- Born: Bruce Weir Ritchie February 1965 (age 61)
- Education: Dulwich College
- Occupation: Property Investor
- Title: Founder, owner and Chief Executive Officer, Residential Land
- Spouse: Shadi Ritchie
- Children: 2
- Father: David Ritchie

= Bruce Ritchie =

British property developer (born 1965)

Bruce Weir Ritchie (born February 1965) is a British property developer and residential landlord, and the owner of the Residential Land Group.

==Early life==
Ritchie was born in February 1965. He was educated at Dulwich College where he was a contemporary of Nigel Farage. He is the son of professor H. David Ritchie, a leading surgeon in the 1980s at the Royal London Hospital and Dean of the Medical College. His mother is Jennifer Prentice, a former State School Teacher who is daughter of GS Prentice, the former Mayor of Birkenhead and driving force behind the Mersey Tunnel Committee.

Ritchie was brought up in Dulwich, South London, alongside two older brothers, Sir Andrew Ritchie KC and Scientist and Mathematician Gordon Ritchie, both alumni of Magdalene College, Cambridge.

==Career==
Ritchie left school after A-levels and joined Harrods, becoming a management trainee. He bought his first properties whilst still working for Harrods. In 1991, Ritchie founded Residential Land.

The company grew strongly in the 1990s and 2000s and as of 2024 the group of companies owns over 1,000 privately-rented properties in Prime Central London, including the Mayfair area and is based in Grosvenor Street.

In the early 2000s, Ritchie had a business partnership with the chef Marco Pierre White and his business partner Jimmy Lahoud in relation to a group of Prime Central London restaurants. The restaurants were highly successful, and at one point had been awarded eight Michelin Stars.

In April 2012, Ritchie and Residential Land agreed an initial £320 million joint venture to own, develop and invest in Prime Central London property which was planned to grow to a value in excess of £1 billion.

In 2012, Residential Land was named Landlord of the Year at the Property Week RESI Awards. Then in 2016, Residential Land was named Asset Manager of the Year at the 2016 RESI Awards. In May 2016, Ritchie was named Entrepreneur of the Year at the PROPS Awards, a UK property industry awards event.

In July 2017, he was ranked 28th in Property Week’s annual Power 100 list, having been described as a ‘consummate dealmaker’.

In December 2023 Ivanhoe Cambridge and Residential Land continued their partnership by refinancing their joint venture through a £465 million sustainability linked loan through HSBC and OCBC.

==Politics==
Ritchie has been a staunch supporter of the Conservative Party throughout his life. In 2013, he and his wife Shadi donated £111,600 to the Conservative Party. As of 2018, the two had given the Conservative Party more than £750,000 personally and through Residential Land.

== Philanthropy ==
Ritchie and his wife Shadi were event Chairs for the Elton John AIDS Foundation. He was part of the committee that helped launch the first ever Midsummer Party in July 2019, which raised £4.8 million.
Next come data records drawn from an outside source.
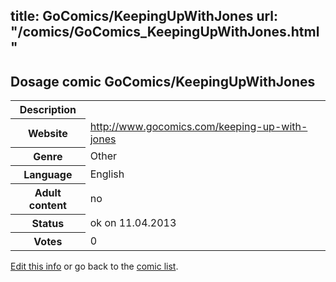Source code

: title: GoComics/KeepingUpWithJones
url: "/comics/GoComics_KeepingUpWithJones.html"
---
Dosage comic GoComics/KeepingUpWithJones
-----------------------------------------

<table class="comicinfo">
<tr>
<th>Description</th><td></td>
</tr>
<tr>
<th>Website</th><td><a href="http://www.gocomics.com/keeping-up-with-jones">http://www.gocomics.com/keeping-up-with-jones</a></td>
</tr>
<tr>
<th>Genre</th><td>Other</td>
</tr>
<tr>
<th>Language</th><td>English</td>
</tr>
<tr>
<th>Adult content</th><td>no</td>
</tr>
<tr>
<th>Status</th><td>ok on 11.04.2013</td>
</tr>
<tr>
<th>Votes</th><td>0</div></td>
</tr>
</table>

[Edit this info](/comics/GoComics_KeepingUpWithJones_edit.html) or go back to the [comic list](../comic-index.html).
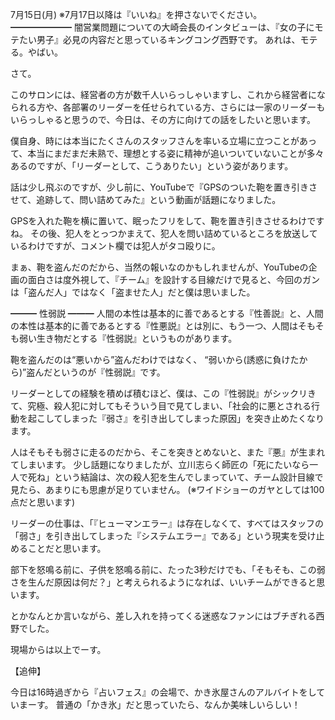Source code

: 7月15日(月) ※7月17日以降は『いいね』を押さないでください。
━━━━━━━
闇営業問題についての大崎会長のインタビューは、『女の子にモテたい男子』必見の内容だと思っているキングコング西野です。
あれは、モテる。やばい。

さて。

このサロンには、経営者の方が数千人いらっしゃいますし、これから経営者になられる方や、各部署のリーダーを任せられている方、さらには一家のリーダーもいらっしゃると思うので、今日は、その方に向けての話をしたいと思います。

僕自身、時には本当にたくさんのスタッフさんを率いる立場に立つことがあって、本当にまだまだ未熟で、理想とする姿に精神が追いついていないことが多々あるのですが、「リーダーとして、こうありたい」という姿があります。

話は少し飛ぶのですが、少し前に、YouTubeで『GPSのついた鞄を置き引きさせて、追跡して、問い詰めてみた』という動画が話題になりました。

GPSを入れた鞄を横に置いて、眠ったフリをして、鞄を置き引きさせるわけですね。
その後、犯人をとっつかまえて、犯人を問い詰めているところを放送しているわけですが、コメント欄では犯人がタコ殴りに。

まぁ、鞄を盗んだのだから、当然の報いなのかもしれませんが、YouTubeの企画の面白さは度外視して、『チーム』を設計する目線だけで見ると、今回のガンは「盗んだ人」ではなく「盗ませた人」だと僕は思いました。

━━━
性弱説
━━━
人間の本性は基本的に善であるとする『性善説』と、人間の本性は基本的に善であるとする『性悪説』とは別に、もう一つ、人間はそもそも弱い生き物だとする『性弱説』というものがあります。

鞄を盗んだのは“悪いから”盗んだわけではなく、
“弱いから(誘惑に負けたから)”盗んだというのが『性弱説』です。

リーダーとしての経験を積めば積むほど、僕は、この『性弱説』がシックリきて、究極、殺人犯に対してもそういう目で見てしまい、「社会的に悪とされる行動を起こしてしまった『弱さ』を引き出してしまった原因」を突き止めたくなります。

人はそもそも弱さに走るのだから、そこを突きとめないと、また『悪』が生まれてしまいます。
少し話題になりましたが、立川志らく師匠の「死にたいなら一人で死ね」という結論は、次の殺人犯を生んでしまっていて、チーム設計目線で見たら、あまりにも思慮が足りていません。
(※ワイドショーのガヤとしては100点だと思います)

リーダーの仕事は、「『ヒューマンエラー』は存在しなくて、すべてはスタッフの「弱さ」を引き出してしまった『システムエラー』である」という現実を受け止めることだと思います。

部下を怒鳴る前に、子供を怒鳴る前に、たった3秒だけでも、「そもそも、この弱さを生んだ原因は何だ？」と考えられるようになれば、いいチームができると思います。

とかなんとか言いながら、差し入れを持ってくる迷惑なファンにはブチぎれる西野でした。

現場からは以上でーす。

【追伸】

今日は16時過ぎから『占いフェス』の会場で、かき氷屋さんのアルバイトをしていまーす。
普通の「かき氷」だと思っていたら、なんか美味しいらしい！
In 2020, Ritchie donated £50,000 to the Mail Force Charity campaign to improve deliveries of PPE during the COVID-19 pandemic.

Ritchie was one of the co-chairmen of the Presidents Club Charitable Trust, which wound down its operations in 2024. The charity, which assisted under-privileged and disadvantaged children across multiple charities, had its activities disrupted by a journalist’s unproven allegations of inappropriate behaviour of some unidentified guests at its 2018 charity dinner. Both the Charity Commission and Fundraising Regulator investigated the event and called for complaints or evidence, none were received.